▸ TEXT ZUR ANALYSE:
■ ■ ■

HSSB Vermögensbildungsfonds

 

HSSB Vermögensbildungsfonds I AMI: Ein weiterer Fall von grober Falschberatung zulasten der Anleger!

Von Rechtsanwältin Gesa Deneke, Frankfurt am Main

 

 

Viele Kapitalanleger haben in den letzten Jahren bei ihren Investitionen erhebliche Verluste hinnehmen müssen. Oftmals waren und sind davon auch Kleinanleger betroffen, die über kein großes Vermögen verfügen und daher eine sichere Kapitalanlage als Altersvorsorge suchten.

 

Gerade solche Anleger waren offenbar die Zielgruppe der HSSB AG, die den HSSB Vermögensbildungsfonds I AMI in Werbeflyern unter anderem als „steueroptimierte Alternative zum Festgeld" bewarben und eine „stabile Wertentwicklung bei höchstmöglicher Sicherheit verbunden mit hoher Nachsteuerrendite" versprachen.

 

Erreicht werden sollte dies durch die Investition der eingesammelten Anlegergelder in „hochklassige Immobilienfonds".

 

Verschwiegen wurde bei den Beratungsgesprächen allerdings, dass sich ein großer Teil dieser „hochklassigen Immobilienfonds" zum Zeitpunkt der Anlageempfehlung bereits in erheblichen wirtschaftlichen Schwierigkeiten befand. Bei vielen der Fonds war die Rücknahme der Anteile schon zeitweilig ausgesetzt worden, einige befinden sich in der Zwischenzeit in der Liquidation.

 

Von einer sicheren – mit Festgeld vergleichbaren – Anlage kann also keine Rede sein. Anstatt von einer stabilen Wertentwicklung zu profitieren mussten viele Anleger zusehen, wie nicht nur die versprochene Rendite, sondern auch das eingesetzte Kapital dahinschwanden. Fest für die Altersvorsorge eingeplante Reserven sind verloren.

■ ■ ■

▸ DATENSATZ:
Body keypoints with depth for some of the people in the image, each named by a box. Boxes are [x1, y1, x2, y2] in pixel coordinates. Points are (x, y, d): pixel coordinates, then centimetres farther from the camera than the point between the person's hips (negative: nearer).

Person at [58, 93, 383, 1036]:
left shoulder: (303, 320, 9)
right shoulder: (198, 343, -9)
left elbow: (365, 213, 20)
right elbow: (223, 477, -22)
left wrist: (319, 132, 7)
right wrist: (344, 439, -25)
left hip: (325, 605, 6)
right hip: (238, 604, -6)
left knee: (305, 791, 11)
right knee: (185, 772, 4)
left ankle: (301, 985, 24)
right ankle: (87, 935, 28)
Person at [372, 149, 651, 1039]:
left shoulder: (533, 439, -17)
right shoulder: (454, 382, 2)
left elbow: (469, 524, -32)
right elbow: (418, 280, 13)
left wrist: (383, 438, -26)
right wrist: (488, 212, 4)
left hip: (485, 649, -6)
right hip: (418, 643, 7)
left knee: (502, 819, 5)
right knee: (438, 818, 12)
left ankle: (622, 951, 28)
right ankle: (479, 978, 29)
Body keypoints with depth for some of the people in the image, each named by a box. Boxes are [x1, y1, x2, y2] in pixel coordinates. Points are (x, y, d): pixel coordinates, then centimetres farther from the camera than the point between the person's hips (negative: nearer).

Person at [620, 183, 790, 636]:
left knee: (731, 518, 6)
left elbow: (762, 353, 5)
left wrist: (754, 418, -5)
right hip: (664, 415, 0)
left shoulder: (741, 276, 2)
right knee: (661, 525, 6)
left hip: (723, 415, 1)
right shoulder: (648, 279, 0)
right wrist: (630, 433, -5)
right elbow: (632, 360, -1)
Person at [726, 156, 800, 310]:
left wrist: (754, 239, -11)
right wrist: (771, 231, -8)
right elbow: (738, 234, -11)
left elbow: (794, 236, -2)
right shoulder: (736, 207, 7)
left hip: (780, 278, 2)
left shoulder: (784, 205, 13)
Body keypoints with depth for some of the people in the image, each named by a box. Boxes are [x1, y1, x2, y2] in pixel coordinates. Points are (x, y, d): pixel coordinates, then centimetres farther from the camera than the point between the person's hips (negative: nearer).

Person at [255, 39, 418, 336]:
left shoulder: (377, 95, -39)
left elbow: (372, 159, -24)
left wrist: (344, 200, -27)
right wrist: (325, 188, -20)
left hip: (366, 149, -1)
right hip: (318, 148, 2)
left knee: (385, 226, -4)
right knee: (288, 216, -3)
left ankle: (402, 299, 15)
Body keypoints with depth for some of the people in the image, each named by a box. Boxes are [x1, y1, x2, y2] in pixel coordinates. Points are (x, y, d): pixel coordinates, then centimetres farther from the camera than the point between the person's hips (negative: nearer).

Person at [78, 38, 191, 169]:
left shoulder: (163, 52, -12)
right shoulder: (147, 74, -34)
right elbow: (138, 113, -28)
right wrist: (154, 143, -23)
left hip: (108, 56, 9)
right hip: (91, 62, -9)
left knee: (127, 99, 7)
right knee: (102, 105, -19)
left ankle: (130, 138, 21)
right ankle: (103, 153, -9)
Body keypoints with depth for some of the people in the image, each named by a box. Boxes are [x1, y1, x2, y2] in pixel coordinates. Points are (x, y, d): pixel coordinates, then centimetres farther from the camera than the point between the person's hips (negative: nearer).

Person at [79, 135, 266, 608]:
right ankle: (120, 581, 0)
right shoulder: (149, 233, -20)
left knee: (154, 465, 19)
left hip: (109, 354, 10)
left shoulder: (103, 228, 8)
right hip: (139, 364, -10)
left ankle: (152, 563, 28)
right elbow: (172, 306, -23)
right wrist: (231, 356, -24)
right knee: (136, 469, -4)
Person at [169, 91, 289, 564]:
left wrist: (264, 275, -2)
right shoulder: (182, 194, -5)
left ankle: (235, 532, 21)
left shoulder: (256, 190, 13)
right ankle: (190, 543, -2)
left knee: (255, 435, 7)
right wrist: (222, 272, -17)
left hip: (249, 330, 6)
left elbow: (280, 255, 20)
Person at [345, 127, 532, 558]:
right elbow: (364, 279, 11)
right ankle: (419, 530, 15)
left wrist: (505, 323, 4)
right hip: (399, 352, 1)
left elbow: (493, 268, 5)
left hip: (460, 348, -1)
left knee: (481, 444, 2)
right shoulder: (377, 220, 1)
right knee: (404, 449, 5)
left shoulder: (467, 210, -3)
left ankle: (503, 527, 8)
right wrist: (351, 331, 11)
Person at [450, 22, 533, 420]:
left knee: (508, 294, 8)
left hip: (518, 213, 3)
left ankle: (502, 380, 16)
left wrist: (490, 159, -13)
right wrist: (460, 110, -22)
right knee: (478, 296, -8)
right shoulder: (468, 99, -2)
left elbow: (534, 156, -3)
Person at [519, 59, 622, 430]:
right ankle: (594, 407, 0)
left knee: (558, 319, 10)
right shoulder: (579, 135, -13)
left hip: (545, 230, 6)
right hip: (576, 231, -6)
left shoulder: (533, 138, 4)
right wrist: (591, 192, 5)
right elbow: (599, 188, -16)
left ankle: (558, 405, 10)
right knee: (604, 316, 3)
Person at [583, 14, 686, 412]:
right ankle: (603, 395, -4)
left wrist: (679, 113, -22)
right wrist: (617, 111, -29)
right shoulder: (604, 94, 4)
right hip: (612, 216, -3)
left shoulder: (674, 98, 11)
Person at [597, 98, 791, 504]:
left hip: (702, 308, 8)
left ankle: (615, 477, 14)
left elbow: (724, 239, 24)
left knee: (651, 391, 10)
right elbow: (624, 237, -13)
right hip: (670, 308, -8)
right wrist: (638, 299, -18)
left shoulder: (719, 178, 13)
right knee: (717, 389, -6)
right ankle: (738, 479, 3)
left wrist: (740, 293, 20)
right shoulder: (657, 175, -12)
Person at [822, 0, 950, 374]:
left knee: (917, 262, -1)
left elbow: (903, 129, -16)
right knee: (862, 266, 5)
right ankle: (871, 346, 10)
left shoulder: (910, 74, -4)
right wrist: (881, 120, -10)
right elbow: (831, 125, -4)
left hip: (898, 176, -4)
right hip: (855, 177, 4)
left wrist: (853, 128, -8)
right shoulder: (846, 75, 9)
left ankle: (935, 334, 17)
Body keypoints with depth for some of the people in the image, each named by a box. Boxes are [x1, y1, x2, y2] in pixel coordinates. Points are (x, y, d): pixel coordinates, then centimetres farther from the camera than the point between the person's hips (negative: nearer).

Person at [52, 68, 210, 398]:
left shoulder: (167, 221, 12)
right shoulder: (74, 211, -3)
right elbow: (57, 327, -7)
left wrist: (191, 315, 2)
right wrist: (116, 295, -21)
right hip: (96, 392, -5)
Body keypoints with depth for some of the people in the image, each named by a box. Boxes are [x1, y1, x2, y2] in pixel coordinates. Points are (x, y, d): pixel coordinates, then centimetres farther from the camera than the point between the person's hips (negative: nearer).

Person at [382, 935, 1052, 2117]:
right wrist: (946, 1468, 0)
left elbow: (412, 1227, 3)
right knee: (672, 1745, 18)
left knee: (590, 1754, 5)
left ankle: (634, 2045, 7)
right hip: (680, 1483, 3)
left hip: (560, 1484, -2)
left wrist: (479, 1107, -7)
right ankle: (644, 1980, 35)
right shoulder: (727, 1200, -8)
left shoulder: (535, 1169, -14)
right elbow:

■ ■ ■

▸ AUFGABENSTELLUNG: Setzen Sie den Text über die Falschberatung beim HSSB Vermögensbildungsfonds I AMI im Anschluss an seinen letzten Satz fort.

▸ LÖSUNG:
Wenn auch Sie den Versprechungen der HSSB AG und der in den Vertrieb eingeschalteten Anlageberatern aufgesessen sind, dann lohnt sich ein Blick auf die seinerzeitige Beratungssituation: Entsprach der Kauf der Fondsanteile Ihren Anlagezielen, wurden Sie über die wirtschaftliche Situation des Fonds aufgeklärt und was wurde Ihnen versprochen? Gerne stehen wir Ihnen bei der Prüfung und Durchsetzung von Schadensersatzansprüchen zur Seite.

 

Bitte beachten Sie dabei die Verjährungsfristen: Für Kapitalanlagen, die in 2008 getätigt wurden, müssen in der Regel noch vor Ende des Jahres 2011 rechtssichere Schritte zur Hemmung der Verjährung unternommen werden.

 

Vereinbaren Sie unverbindlich einen Erstberatungstermin in unserer Kanzlei. Sie erreichen uns unter der nebenstehenden Kontaktadresse.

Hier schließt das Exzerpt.